Sunday, September 6, 2009

O.P.

I’m getting settled into my new home at Ibdaa Cultural Center in Deheishe Refugee camp. So far, so good. It’s Ramadan so things are a bit slow. I was forced, truly, into a successful phone buying adventure this morning, so I am now a little poorer but a little more accessible. I’ve also been set up on my first assignment for my job, duel translation with a lovely dentistry student from Beit Jala, a nearby city. I’ll update more on Ibdaa later but for now I want to go back to Jerusalem.


As I left the hostel I stayed at in Jerusalem early Friday morning, in a futile attempt to receive my lost luggage before traveling into the West Bank (where are you all of my clothes?!), I faced a tide of older Muslim men and women flowing fast down the street into the heart of the old city. I thought that naively it must be people arriving for work or shopping. As I made my way the bus station I sort of bravely tried out my small, I will refer back here to how my mother speaks of her Italian, baby Arabic, and asked a number of women the way to the bus to Bethlehem. Ok I’ll admit to the first two women I think I asked ‘where is the bus IN Bethlehem’ to which they, rightly so, were a little unsure. However, even once I got my vocabulary straight it took a really long time for someone to help me. I thought that was a little strange as the bus station ended up only being a few blocks away.

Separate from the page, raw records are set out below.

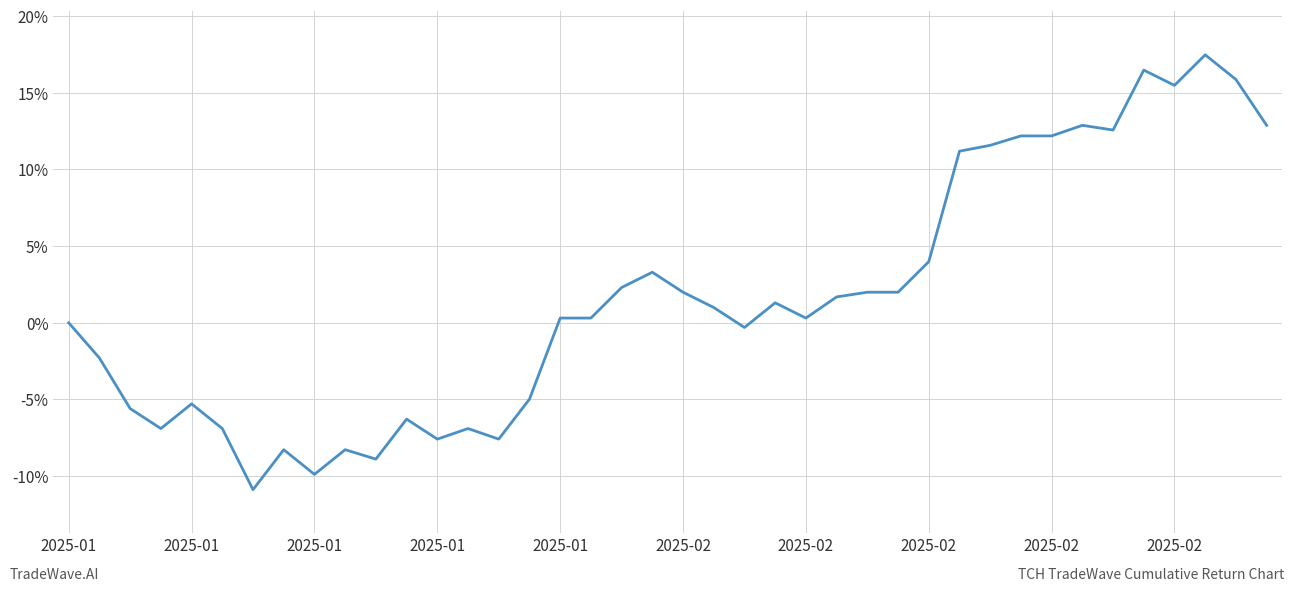

What is the smallest value displayed?

-10.9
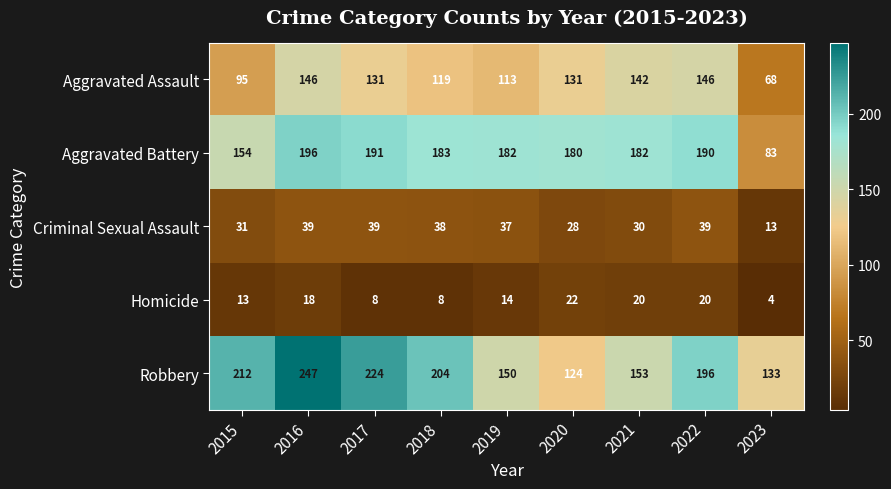

The value of Robbery at 2020 is 124. True or false?

True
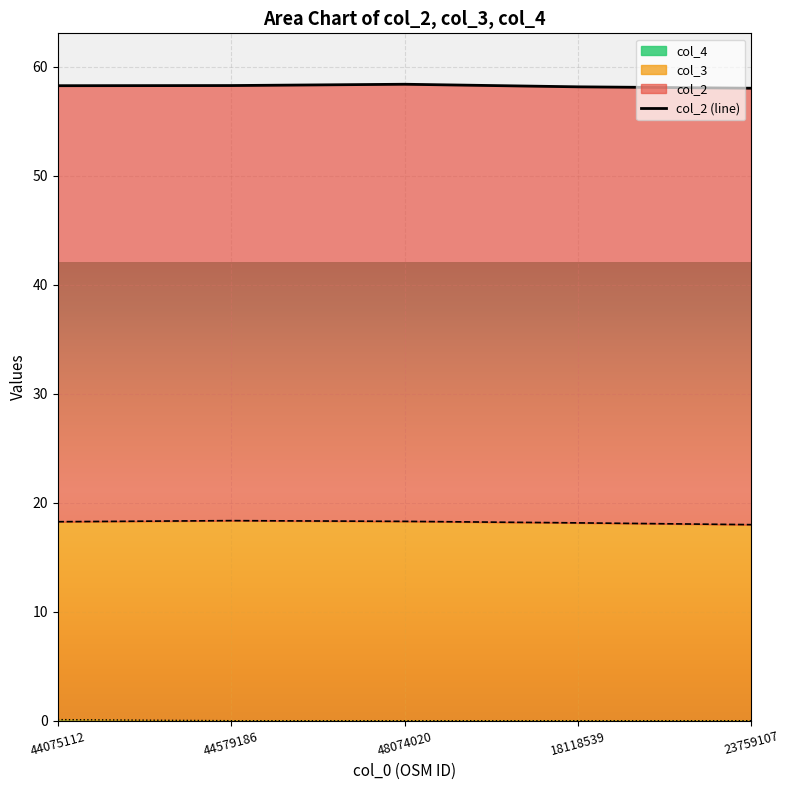

The chart shows a value of 58.3 at 44075112. True or false?

True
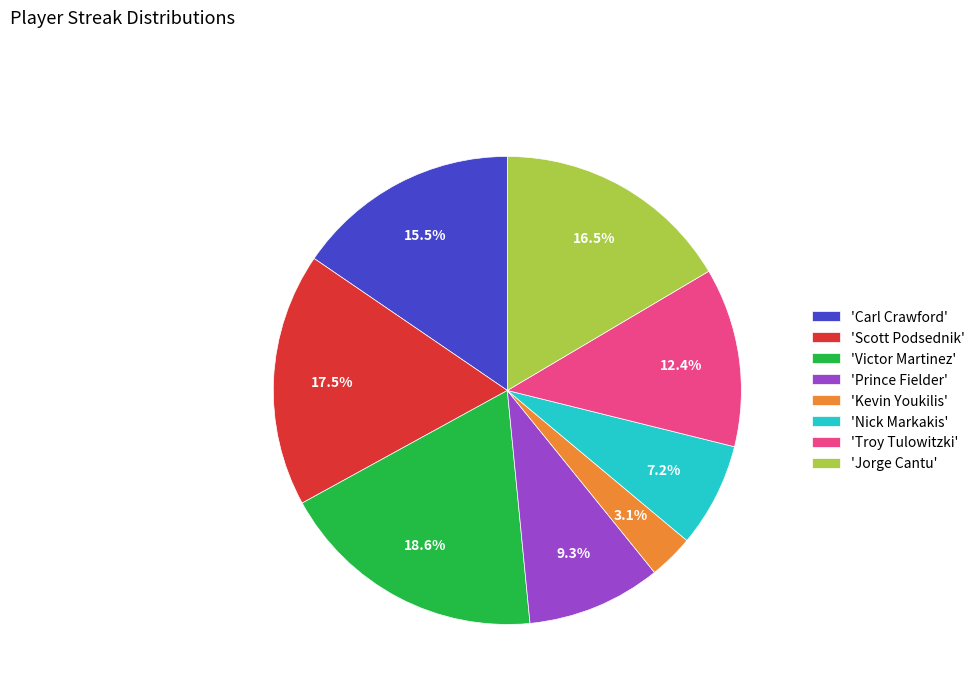

Approximately how many times larger is the value at 'Prince Fielder' compared to 'Victor Martinez'?

0.5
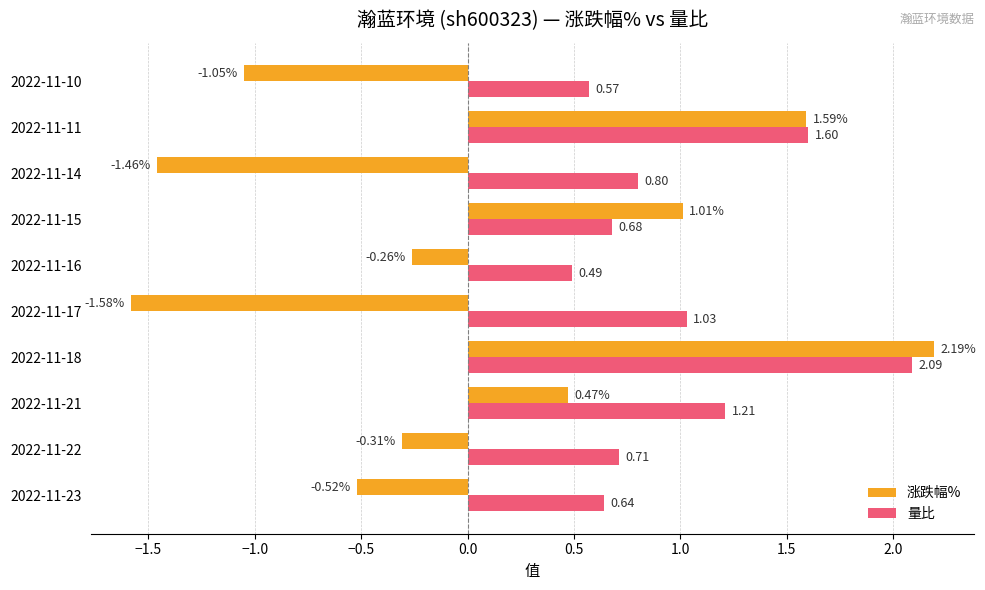

What is the sum of all 量比 values?

9.8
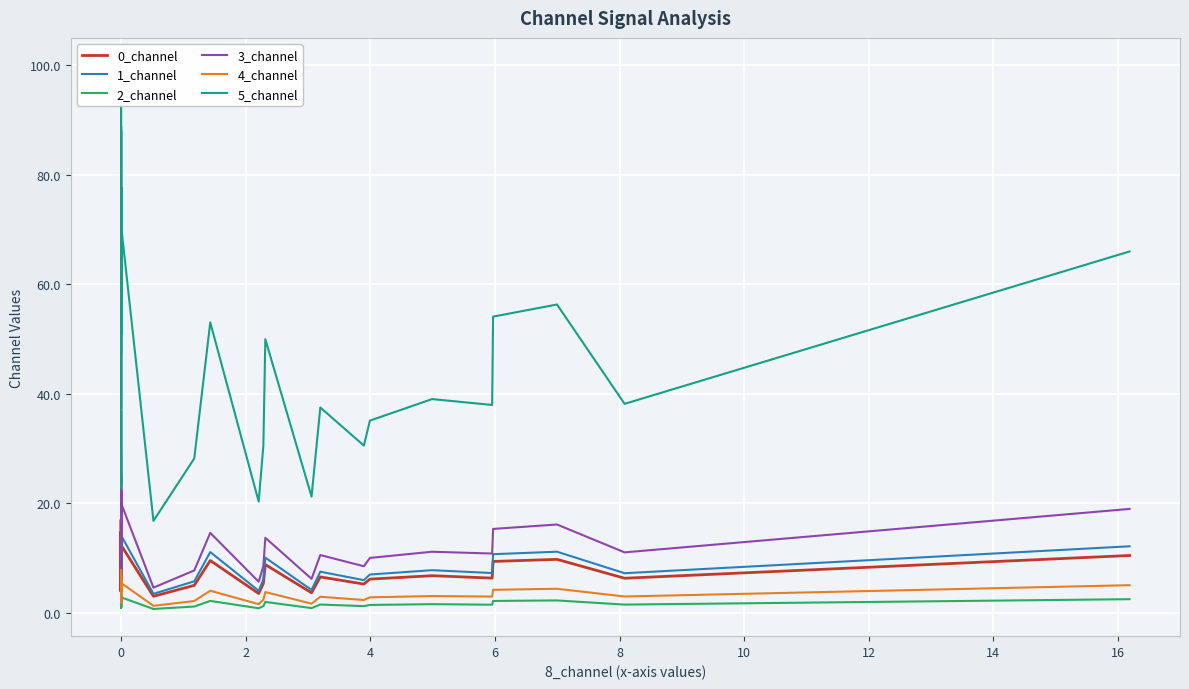

The 5_channel series shows 37.2 at 0. True or false?

False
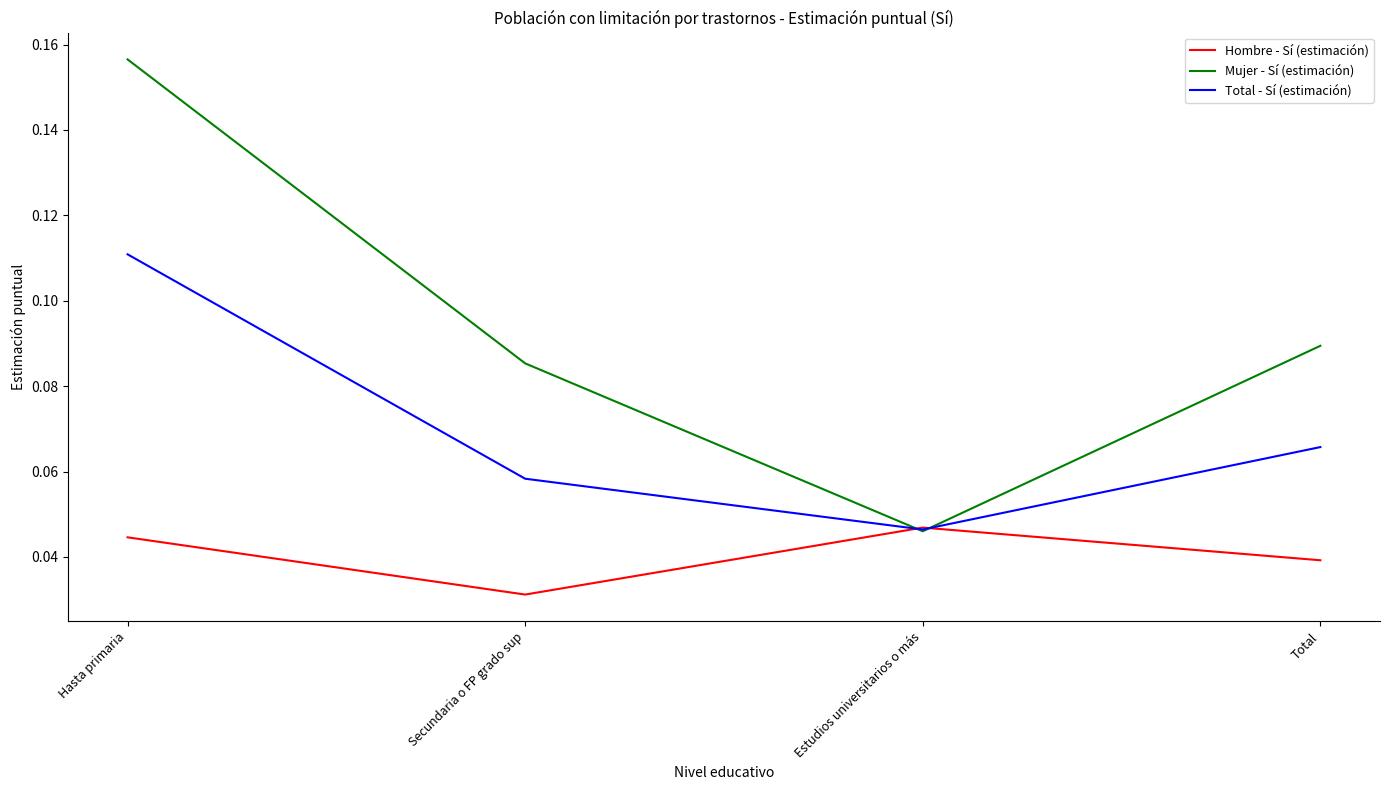

Where is Total - Sí (estimación) nearest to the value 0?

Estudios universitarios o más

However, my new boss, Areej, put both these events in perspective. She explained to me that Fridays during Ramadan (which is now) are the only time when Muslims who live in the occupied Palestinian territories, the West Bank, can visit the Al-Asque Mosque (within the Temple Mount). And get this, even then, on those 4 or 5 Fridays out of the whole year, not everyone can go. Women have to be older then 45 and men have to be older then 50. They, the Israeli army/government, don’t want any “trouble” from young Palestinians. Evidently even the age restrictions were not enough to put the armies mind at ease as the street was lined with soldiers (yes they are just as young looking as everyone says) weapons at the ready. Of course looking back this new information put the response to my directions inquiries in perspective. Obviously, you would not have a detailed understanding of the transportation network in a place that you are at best allowed to visit 4 times a year…


When Areej explained this to me and I told her my story adding that I was surprised just how overwhelming the signs of occupation were traveling from Tel Aviv to Jerusalem and walking around the old city, she agreed, and added that, in her words “you don’t need to go anywhere else to understand what’s going on here (the occupation), not to the West Bank, to Tel Aviv or Hebron, just go to Jerusalem the story is so clear there”.